OSHA generally makes out a prima facie case for a repeat violation by showing the employer previously violated the same standard within a five-year period. With most violations, this is easy for OSHA to do. And the situation is most punitive for large companies. For example, a violation for failing to have a Safety Data Sheet required by the Hazard Communication standard at one facility can easily morph into multiple repeat violations at other facilities.

While it will not always be possible to avoid a repeat violation, employers can minimize risk by implementing abatement measures on a corporate-wide basis. For example, if an employer accepts a machine guarding violation at one facility, it can make sure the same equipment is appropriately guarded at other facilities. Similarly, if the employer accepts a violation alleging a procedure or policy is deficient, it can make that change across similar facilities.

OSHA’s standard for proving a willful violation is more nebulous. According to the Field Operations Manual, OSHA must prove that the employer “intentionally or knowingly” violated the cited standard, or was “plainly indifferent” to the hazard. For example, was the employer aware of a specific hazard, but failed to take steps to mitigate it? This proof scheme implicates “state of mind”-type evidence: What did the employer know and when did it know it? What was the employer’s response to addressing a particular hazard?

In addition to the steps listed above with regard to repeat violations, employers may want to consider the following:

Organization-Wide Hazards

Employers may find it useful to retain an expert or consultant to address a specific hazard that exists throughout the employer’s operations. An evaluation showing that the employer adequately addressed a hazard or implemented the recommendations of an expert cuts against any claim from OSHA that the employer did not care about safety or the specific hazard.

Routine Auditing

A site-specific auditing program assessing hazards in the workplace may be valuable for some employers because audits can be used to show that an employer took steps to address hazards and may not have had actual knowledge that a hazard existed. On the flip side, if an employer audits, but fails to implement or respond to action items, that could be significant proof of a willful violation.
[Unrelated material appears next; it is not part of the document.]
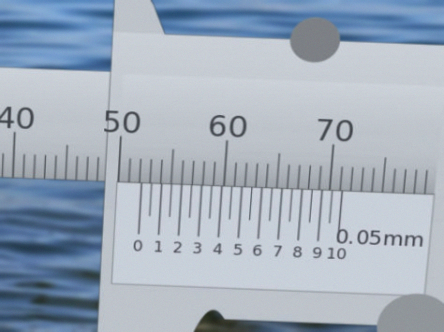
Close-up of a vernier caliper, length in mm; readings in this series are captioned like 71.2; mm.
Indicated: 52.2; mm
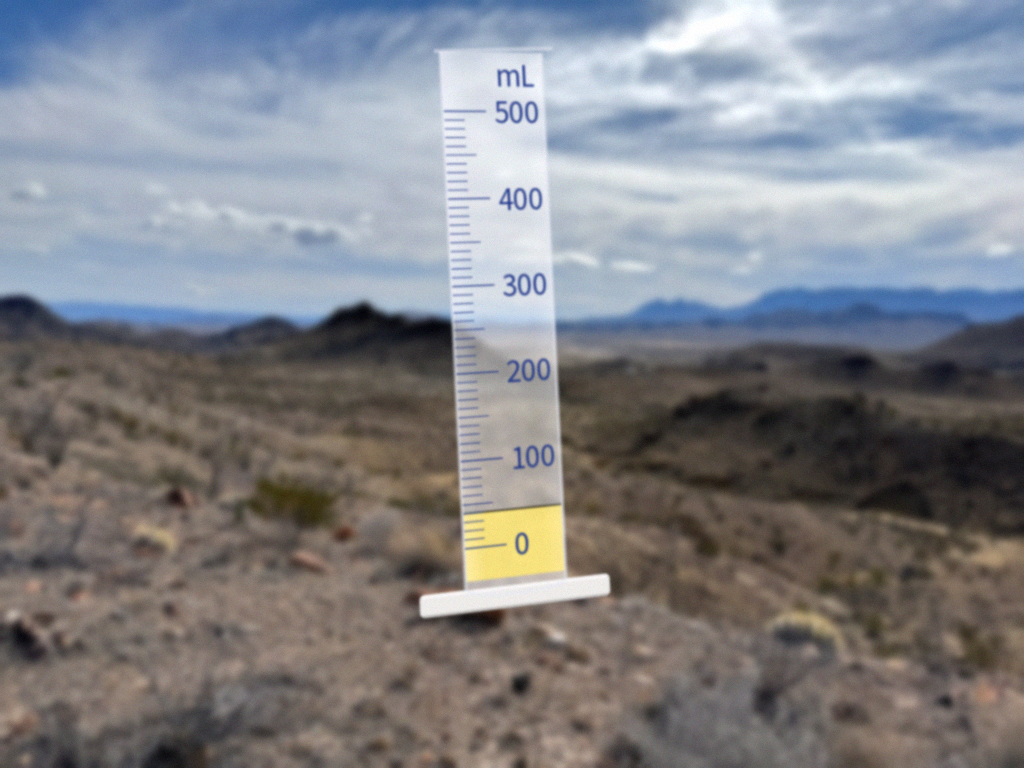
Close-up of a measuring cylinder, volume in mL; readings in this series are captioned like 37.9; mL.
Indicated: 40; mL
Employee Misconduct Defense

Employers may want to take steps to present a viable unpreventable employee misconduct defense. To make out this affirmative defense, the employer must show: (1) it implemented a work rule or policy addressing the hazard; (2) it trained employees and ensured they knew the requirements of the work rule; (3) it took steps, such as implementing active supervision or routine worksite audits, to identify violations of the rule; (4) it took disciplinary action, such as retraining, counseling, suspension, or termination, when violations of the rule were identified. If all of these elements are met, OSHA will be less able to prove a willful violation and may not be able to prove any violation.

Training

Employers will want to ensure employees understand their training. Written or online tests can be used to prove that employees understood the training. Employers may need to address employees’ language proficiencies when implementing new training programs.

Employee Involvement

Safety committees, a program to allow safety suggestions from employees, and consultations with employees about the safest ways to conduct particular operations can show that the employer is not indifferent to workplace safety. As with auditing, responding to employee suggestions or views may turn out to be critical for employers when faced with these situations. If the employer rejects an idea, it may need to ensure that it has a clear business justification for doing so.